Input Knowledge Required

To fully understand this message, one needs:

  1. The session history: That vLLM was running Kimi-K2.5 INT4 on 8x RTX PRO 6000 Blackwell GPUs, that the profiler HTTP API was unavailable, and that the user had explicitly requested benchmarks.
  2. The model architecture: Kimi-K2.5 is a 1T-parameter MoE model with 61 layers, MLA (Multi-head Latent Attention), and INT4 quantization via Marlin kernels. The hidden size is 7168, and with TP=8, each GPU handles shards of the expert matrices.
  3. The hardware constraints: PCIe Gen5 x16 interconnect between GPUs (no NVLink), which limits AllReduce bandwidth. Each GPU has 96GB of VRAM, all occupied by the model.
  4. The earlier GLM-5 findings: That dtype casting had been the dominant bottleneck in the previous model, and that Marlin kernels might eliminate it.

Output Knowledge Created

This message created the bench_k25_macro.py script, which became the primary data-gathering tool for the macro-level phase of the profiling campaign. The script's output (executed in subsequent messages) produced the first concrete performance numbers for the Kimi-K2.5 INT4 deployment, establishing baseline throughput and latency metrics that would be essential for later optimization decisions.

More importantly, the message established a methodological pattern: when the ideal tool (the vLLM profiler API) was unavailable, the assistant improvised with a practical alternative that still produced actionable data.
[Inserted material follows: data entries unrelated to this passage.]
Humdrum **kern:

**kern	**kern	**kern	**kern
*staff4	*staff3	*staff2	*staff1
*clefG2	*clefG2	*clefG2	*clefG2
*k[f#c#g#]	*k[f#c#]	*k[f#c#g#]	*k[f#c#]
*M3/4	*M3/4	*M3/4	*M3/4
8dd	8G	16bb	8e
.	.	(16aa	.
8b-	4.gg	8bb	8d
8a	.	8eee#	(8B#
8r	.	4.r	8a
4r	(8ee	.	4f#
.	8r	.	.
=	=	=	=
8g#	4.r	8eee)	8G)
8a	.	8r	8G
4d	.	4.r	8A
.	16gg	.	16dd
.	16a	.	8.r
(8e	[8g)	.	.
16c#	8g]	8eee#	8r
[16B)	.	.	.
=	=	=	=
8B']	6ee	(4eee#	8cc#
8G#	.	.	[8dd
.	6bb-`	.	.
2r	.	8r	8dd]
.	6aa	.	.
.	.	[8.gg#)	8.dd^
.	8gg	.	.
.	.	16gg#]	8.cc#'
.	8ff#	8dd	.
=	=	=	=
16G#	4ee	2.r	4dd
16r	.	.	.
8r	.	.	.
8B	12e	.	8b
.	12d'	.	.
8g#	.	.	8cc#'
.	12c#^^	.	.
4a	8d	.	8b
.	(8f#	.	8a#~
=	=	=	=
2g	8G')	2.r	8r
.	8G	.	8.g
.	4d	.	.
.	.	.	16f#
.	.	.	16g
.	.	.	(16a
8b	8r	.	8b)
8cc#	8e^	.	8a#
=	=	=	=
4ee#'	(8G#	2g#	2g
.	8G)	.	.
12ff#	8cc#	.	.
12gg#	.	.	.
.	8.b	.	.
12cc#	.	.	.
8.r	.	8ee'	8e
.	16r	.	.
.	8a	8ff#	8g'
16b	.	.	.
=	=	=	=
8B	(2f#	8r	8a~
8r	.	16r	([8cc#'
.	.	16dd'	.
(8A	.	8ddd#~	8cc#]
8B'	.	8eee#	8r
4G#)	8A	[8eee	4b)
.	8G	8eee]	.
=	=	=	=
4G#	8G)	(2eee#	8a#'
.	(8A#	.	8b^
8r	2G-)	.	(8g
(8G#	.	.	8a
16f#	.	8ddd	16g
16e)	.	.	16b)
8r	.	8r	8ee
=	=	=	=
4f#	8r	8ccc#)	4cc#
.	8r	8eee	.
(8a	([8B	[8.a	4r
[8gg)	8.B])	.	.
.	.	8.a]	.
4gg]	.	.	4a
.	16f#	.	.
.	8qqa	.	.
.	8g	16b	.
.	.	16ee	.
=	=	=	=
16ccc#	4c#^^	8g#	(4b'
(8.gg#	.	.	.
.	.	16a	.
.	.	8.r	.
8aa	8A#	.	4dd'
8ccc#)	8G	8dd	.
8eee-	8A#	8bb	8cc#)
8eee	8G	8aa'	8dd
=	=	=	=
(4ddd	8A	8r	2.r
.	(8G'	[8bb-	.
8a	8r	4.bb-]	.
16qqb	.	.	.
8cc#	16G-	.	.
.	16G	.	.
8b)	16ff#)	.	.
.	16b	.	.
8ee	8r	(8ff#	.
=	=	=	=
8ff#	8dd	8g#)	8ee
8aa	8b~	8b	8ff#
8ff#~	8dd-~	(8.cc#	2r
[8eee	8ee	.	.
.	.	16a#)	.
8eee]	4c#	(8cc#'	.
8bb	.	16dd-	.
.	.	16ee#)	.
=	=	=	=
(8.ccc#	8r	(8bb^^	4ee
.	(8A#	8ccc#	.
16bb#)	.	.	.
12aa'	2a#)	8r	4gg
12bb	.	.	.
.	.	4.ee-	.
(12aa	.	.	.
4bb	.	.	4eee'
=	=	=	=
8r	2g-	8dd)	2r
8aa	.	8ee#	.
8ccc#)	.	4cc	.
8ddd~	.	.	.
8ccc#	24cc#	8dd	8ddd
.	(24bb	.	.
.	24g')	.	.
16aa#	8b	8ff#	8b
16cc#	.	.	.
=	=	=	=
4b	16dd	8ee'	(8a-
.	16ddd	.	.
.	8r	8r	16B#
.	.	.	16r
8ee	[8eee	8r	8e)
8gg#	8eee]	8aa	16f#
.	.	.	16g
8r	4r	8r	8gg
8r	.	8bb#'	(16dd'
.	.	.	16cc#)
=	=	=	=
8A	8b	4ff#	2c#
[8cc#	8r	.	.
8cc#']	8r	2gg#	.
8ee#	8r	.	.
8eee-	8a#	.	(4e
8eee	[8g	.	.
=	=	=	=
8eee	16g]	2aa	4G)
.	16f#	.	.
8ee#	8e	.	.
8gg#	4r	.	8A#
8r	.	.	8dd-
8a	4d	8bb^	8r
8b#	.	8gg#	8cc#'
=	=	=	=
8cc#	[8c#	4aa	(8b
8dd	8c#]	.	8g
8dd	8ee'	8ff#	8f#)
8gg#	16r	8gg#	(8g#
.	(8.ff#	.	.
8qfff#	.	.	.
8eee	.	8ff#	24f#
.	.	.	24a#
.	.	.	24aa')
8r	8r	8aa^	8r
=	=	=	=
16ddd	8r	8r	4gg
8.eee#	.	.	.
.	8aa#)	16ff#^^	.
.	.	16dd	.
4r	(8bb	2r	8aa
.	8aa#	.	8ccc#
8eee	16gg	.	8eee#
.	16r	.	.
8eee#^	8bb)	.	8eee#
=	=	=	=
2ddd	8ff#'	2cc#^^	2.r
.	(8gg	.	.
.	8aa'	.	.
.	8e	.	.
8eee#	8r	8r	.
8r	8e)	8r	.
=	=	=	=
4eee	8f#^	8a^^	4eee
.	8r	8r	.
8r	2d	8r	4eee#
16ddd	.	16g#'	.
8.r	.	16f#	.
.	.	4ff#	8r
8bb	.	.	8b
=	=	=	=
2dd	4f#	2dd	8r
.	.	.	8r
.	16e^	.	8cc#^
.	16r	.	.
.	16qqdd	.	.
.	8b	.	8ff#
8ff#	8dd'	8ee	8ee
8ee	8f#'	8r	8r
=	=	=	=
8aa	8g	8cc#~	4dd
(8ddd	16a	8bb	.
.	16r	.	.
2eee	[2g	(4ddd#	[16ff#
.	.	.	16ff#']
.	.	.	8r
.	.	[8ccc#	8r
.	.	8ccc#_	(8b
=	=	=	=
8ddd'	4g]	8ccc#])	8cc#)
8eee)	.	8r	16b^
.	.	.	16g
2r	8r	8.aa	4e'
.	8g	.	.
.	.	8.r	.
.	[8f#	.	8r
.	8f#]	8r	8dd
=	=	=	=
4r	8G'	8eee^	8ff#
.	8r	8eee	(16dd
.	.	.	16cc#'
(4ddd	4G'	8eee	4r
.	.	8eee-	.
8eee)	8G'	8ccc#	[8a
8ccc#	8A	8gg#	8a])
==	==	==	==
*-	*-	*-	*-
This pattern of pragmatic adaptation — rather than blocking on missing infrastructure — characterized the entire session.

The LSP Diagnostics: A Minor Distraction

The LSP error diagnostics at the bottom of the message are worth noting. They refer to an unrelated file (source/server_args_sm120.py) that had pre-existing syntax errors from earlier in the session. These diagnostics are a form of ambient noise — the assistant's IDE reporting errors in a file that was not part of the current operation. The assistant correctly ignored them, focusing on the successful write of the benchmark script. This is a common pattern in long coding sessions: the environment accumulates minor issues in peripheral files that don't affect the current task.

Significance in the Broader Narrative

In retrospect, [msg 2415] is the message where the assistant committed to a measurement-driven approach. The macro benchmark script it created would reveal the throughput plateau at ~1536 tok/s, which would then lead to the torch.profiler deep dive (in later segments) that ultimately identified AllReduce as consuming 51.5% of decode time. Without this script — without the decision to write custom benchmarks when the profiler API was unavailable — the team might have spent days speculating about bottlenecks rather than measuring them.

The message embodies a key principle of systems optimization: when you cannot instrument the system from the inside, measure it from the outside. The macro benchmark was the external measurement that framed every subsequent internal investigation.